Adam Tański: Tak, to był jeden z powodów niezadowolenia polityków z SLD. Te zmiany, one dotyczyły redukcji zatrudnienia, również zmiany struktury organizacyjnej, która oznaczała likwidację, czy zamiar likwidacji, bo decyzji nigdy nie było części oddziałów w powiatach.

Jolanta Pieńkowska: A czy może Pan powiedzieć, ilu działaczy SLD straciło pracę w Agencji przez pańskie trzy miesiące urzędowania?

Adam Tański: Myśmy nigdy nie znajdowali, ani prezes Miller, ani ja, kto ma jaką legitymację. Prezes Miller podszedł z punktu widzenia racjonalności ekonomicznej do struktury Agencji. Natomiast wiemy, że to wywołało niezadowolenie, ten zamiar likwidacji nie był przesądzony. Prezes Miller jest ograniczony jak każdy prezes instytucji wielkością zatrudnienia, więc żeby Agencja dobrze funkcjonowała to na pewno trzeba by więcej ludzi. Na przykład w województwie świętokrzyskim, gdzie jest ogromna liczba gospodarstw, ogromna liczba działek, tam trzeba zwielokrotnić zatrudnienie w niektórych powiatach, a w zachodniej, czy północnej części Polski niekoniecznie musi być oddział w każdym powiecie.
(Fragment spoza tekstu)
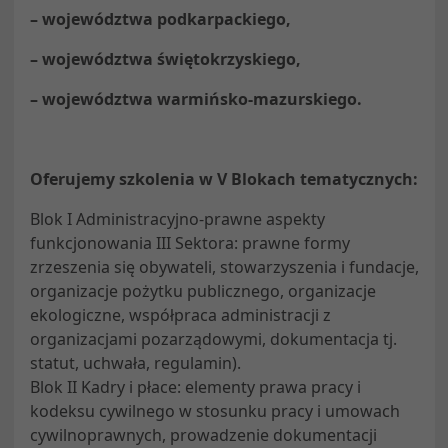
– województwa podkarpackiego,
– województwa świętokrzyskiego,
– województwa warmińsko-mazurskiego.
Oferujemy szkolenia w V Blokach tematycznych:
Blok I Administracyjno-prawne aspekty
funkcjonowania III Sektora: prawne formy
zrzeszenia się obywateli, stowarzyszenia i fundacje,
organizacje pożytku publicznego, organizacje
ekologiczne, współpraca administracji z
organizacjami pozarządowymi, dokumentacja tj.
statut, uchwała, regulamin).
Blok II Kadry i płace: elementy prawa pracy i
kodeksu cywilnego w stosunku pracy i umowach
cywilnoprawnych, prowadzenie dokumentacji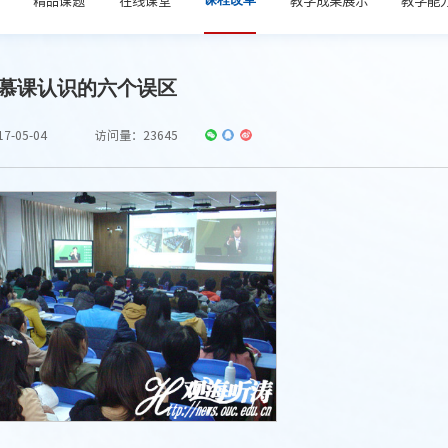
慕课认识的六个误区
-05-04
访问量：
23645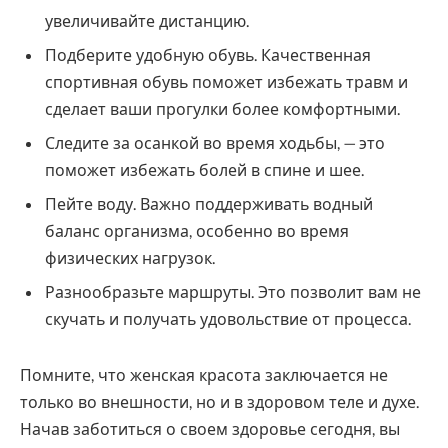
увеличивайте дистанцию.
Подберите удобную обувь. Качественная
спортивная обувь поможет избежать травм и
сделает ваши прогулки более комфортными.
Следите за осанкой во время ходьбы, — это
поможет избежать болей в спине и шее.
Пейте воду. Важно поддерживать водный
баланс организма, особенно во время
физических нагрузок.
Разнообразьте маршруты. Это позволит вам не
скучать и получать удовольствие от процесса.
Помните, что женская красота заключается не
только во внешности, но и в здоровом теле и духе.
Начав заботиться о своем здоровье сегодня, вы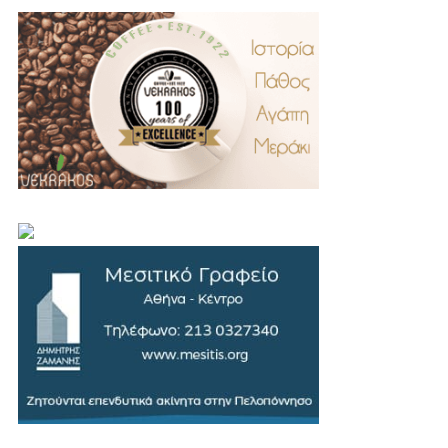
.
..
…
Jolanta Pieńkowska: Czy prawdą jest, że rozmowa z premierem Millerem wyglądała tak, że jeśli Pan odwoła prezesa Millera, to zostanie Pan na stanowisku i Pan się na to nie zgodził?

Adam Tański: Nie, to nieprawda, ta wczorajsza rozmowa była właśnie taka jak powiedziałem wczoraj publicznie, to znaczy premier miał świadomość, że dezyderat komisji, a wcześniej klub SLD nieprzychylnie wyraził się o naszych działaniach to znaczy moim i prezesa Millera i premier miał świadomość, że to mi utrudni funkcjonowanie i zrozumiał powody, dla których złożyłem rezygnację.

Jolanta Pieńkowska: A dlaczego premier nie chciał Pana bronić?

Adam Tański: Ja nawet nie oczekiwałem tej obrony, wiedziałem, że premier ma przed sobą kongres, wiadomo, że to są wydarzenia ważne dla każdej partii, zresztą nawet gdyby wybronił to proszę zauważyć, że przy mniejszościowym rządzie, gdzie każde ważne głosowanie wymaga pozyskania posłów moja osoba byłaby ciągle taką osobą, takim zakładnikiem, bo te małe partie związane z rolnictwem zawsze stawiałyby taką właśnie cenę. Ja miałem świadomość tego faktu, więc praca ze świadomością, że co jakiś czas będą kolejne ataki żądanie odejścia nie daje szans na owocne efekty.

Jolanta Pieńkowska: Ale wspomniał Pan o kongresie SLD, czy gdyby nie było tego kongresu w ten weekend, to Adam Tański zachowałby stanowisko?

Adam Tański: Może trochę dłużej, ale za jakiś czas znowu by były ataki, to być może tylko przyspieszyło sprawę.

Jolanta Pieńkowska: Panie ministrze, ale z tego co Pan mówi wynika, że absolutną rację miał Włodzimierz Cimoszewicz, który na początku tego tygodnia mówił o tym, że podstawowe wady SLD to jest upartyjnienie państwa i obsadzanie stanowisk kolegami.

Adam Tański: To jest choroba, która toczy polskie państwo od dawna moim zdaniem, słyszałem to, mam potwierdzenie w faktach wielu ludzi, którzy rozumują tak - nasz człowiek idzie do rządu i reprezentuje interesy partii w rządzie, a przecież powinno być zupełnie odwrotnie, partie delegują ludzi do rządu, ale już ci ludzie z rządu wobec tych partii, które reprezentują interes państwa. U nas niestety nie udało się tego osiągnąć, to nie jest standard w postępowaniu polityków i to jest wyraz upartyjnienia państwa, szkodliwego upartyjnienia dla tego państwa.